Poco antes del amanecer una extraña serpiente abisal de poco más de metro y medio de largo pareció querer contribuir al clima de terror que reinaba en el Marara saltando a cubierta y sembrando el desconcierto entre sus pasajeros, que quisieron ver en sus inmensos ojos oscuros y su viscosa y delicada piel que se deshacía en pedazos al tocarla, a un enviado del demonio en forma de tiburón que debía estar rondando por las proximidades.

La primera luz del día les sorprendió a menos de ocho millas de una costa verde y baja que se perdía de vista hacia el norte, y fueron tal vez aquellas millas las más largas que jamás hubieran recorrido por más que el catamarán se deslizara sobre el tranquilo mar a casi siete nudos.

Pronto pudieron distinguir columnas de humo, cabañas y piraguas en la arena, y cuando al fin fondearon en el interior de una ancha laguna poco profunda lanzaron un suspiro de alivio al comprender que al fin habían conseguido escapar de la amenaza que significaba el terrorífico tiburón blanco.

Ahora lo único que quedaba era rogarle a los dioses que los habitantes de aquella isla providencial fueran gente pacífica y acogedora.

«Miti Matái» ordenó abatir las velas tras hacer sonar tres veces la caracola desmontando los palos en señal de que no tenían intención de atacar por sorpresa, por lo que al cabo de poco más de una hora una larga piragua tripulada por una docena de remeros y en cuya proa se erguía un anciano que lucía una larga capa de plumas rojas, se destacó de la playa y acudió a su encuentro manteniéndose al pairo a pocos metros de distancia.

— ¿Quiénes sois y qué es lo que queréis? — fue lo primero que inquirió el anciano con voz grave.

— Somos gente de paz y buscamos protección contra los ataques de «Teatea-Maó» — replicó «Miti Matái» haciendo una leve inclinación de cabeza —. Humildemente solicitamos vuestra hospitalidad hasta que pase el peligro.

— ¡«Teatea-Maó»! — se alarmó el otro cambiando de color —. ¿Cuándo os atacó?

— Ayer al mediodía — fue la respuesta —. No hemos vuelto a verle, pero con él todo es posible.

— Lo sé — admitió el anciano —. ¿De dónde venís?

— De Marara. Somos una expedición de castigo en busca de unos salvajes que asaltaron nuestra isla. — El «Navegante Mayor» observó con profunda atención a su interlocutor intentando descubrir la más mínima reacción ante sus palabras —. ¿Habéis sufrido alguna agresión en los últimos tiempos?

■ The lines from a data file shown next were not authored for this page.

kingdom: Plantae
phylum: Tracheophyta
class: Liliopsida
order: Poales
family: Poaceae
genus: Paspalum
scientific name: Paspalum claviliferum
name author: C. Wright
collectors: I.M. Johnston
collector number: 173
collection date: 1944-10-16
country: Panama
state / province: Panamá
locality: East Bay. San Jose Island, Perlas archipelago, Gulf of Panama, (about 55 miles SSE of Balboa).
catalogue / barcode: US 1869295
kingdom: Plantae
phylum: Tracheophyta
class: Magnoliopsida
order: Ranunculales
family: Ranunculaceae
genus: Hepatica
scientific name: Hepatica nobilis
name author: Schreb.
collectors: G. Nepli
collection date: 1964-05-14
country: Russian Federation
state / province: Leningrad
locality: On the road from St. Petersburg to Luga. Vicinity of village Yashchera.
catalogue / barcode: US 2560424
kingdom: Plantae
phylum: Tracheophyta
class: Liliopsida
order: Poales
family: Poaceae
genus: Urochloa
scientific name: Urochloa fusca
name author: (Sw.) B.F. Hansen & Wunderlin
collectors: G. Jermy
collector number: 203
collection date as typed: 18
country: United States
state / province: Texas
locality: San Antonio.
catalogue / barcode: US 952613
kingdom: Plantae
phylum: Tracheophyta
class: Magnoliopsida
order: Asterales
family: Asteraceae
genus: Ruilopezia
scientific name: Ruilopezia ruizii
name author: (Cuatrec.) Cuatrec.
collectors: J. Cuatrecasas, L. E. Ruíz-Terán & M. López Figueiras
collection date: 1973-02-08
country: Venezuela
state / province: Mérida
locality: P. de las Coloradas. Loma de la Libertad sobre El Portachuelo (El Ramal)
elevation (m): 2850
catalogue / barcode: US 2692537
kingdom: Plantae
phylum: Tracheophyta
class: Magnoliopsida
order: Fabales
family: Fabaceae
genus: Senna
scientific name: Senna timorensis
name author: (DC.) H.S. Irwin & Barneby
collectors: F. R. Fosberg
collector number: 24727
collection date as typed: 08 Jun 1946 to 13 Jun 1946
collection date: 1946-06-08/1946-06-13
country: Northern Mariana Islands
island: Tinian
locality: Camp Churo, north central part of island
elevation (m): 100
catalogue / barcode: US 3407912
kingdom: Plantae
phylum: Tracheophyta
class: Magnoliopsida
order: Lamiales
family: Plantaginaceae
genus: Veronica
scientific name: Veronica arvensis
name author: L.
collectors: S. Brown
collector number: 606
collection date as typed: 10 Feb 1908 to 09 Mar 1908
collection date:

El viejo de la capa roja permaneció unos instantes pensativo, estudiando con idéntica atención a los tripulantes de la enorme nave como si quisiera descubrir sus auténticas intenciones, y por último negó con un gesto.

— No. Nadie nos ha atacado — replicó —. Pero hace un mes cuatro muchachas desaparecieron una noche sin que se haya vuelto a saber de ellas. — Agitó la cabeza como desechando la idea —. Llegamos a pensar que algún extraño pudo llevárselas, pero no habíamos visto aproximarse ninguna nave.

— Tampoco nosotros — le hizo notar «Miti Matái» —. Sin embargo, nos sorprendieron de improviso a medianoche.

El anciano meditó de nuevo, pareció convencerse de la sinceridad de los recién llegados, y concluyó por hacer un leve gesto de asentimiento al tiempo que indicaba la playa.

— Podéis quedaros — dijo —. Os brindaremos nuestra hospitalidad y juntos intentaremos ahuyentar a «Kauhúhu».

«Kauhúhu» — el «Dios-Tiburón» — estaba considerado como la más pura representación del mal en su más cruel acepción, puesto que los antiguos polinesios vivían convencidos de que en el interior de los más agresivos escualos — y de todos ellos el peor era sin duda «Teatea-Maó» — habitaban los vengativos espíritus de todos aquellos seres humanos que habían sido condenados a la maldición eterna a causa de sus horribles crímenes.

Los habitantes de aquella isla — que formaba parte del pequeño archipiélago de las Tokelau, al norte de Samoa eran gente amable — aunque no excesivamente acogedora — que aceptaron la presencia de una treintena de hombres llegados de muy lejos como si se tratara de una de esas molestas cargas que nos impone a veces la vida sin que lleguemos a entender por qué tenemos la obligación de soportarla.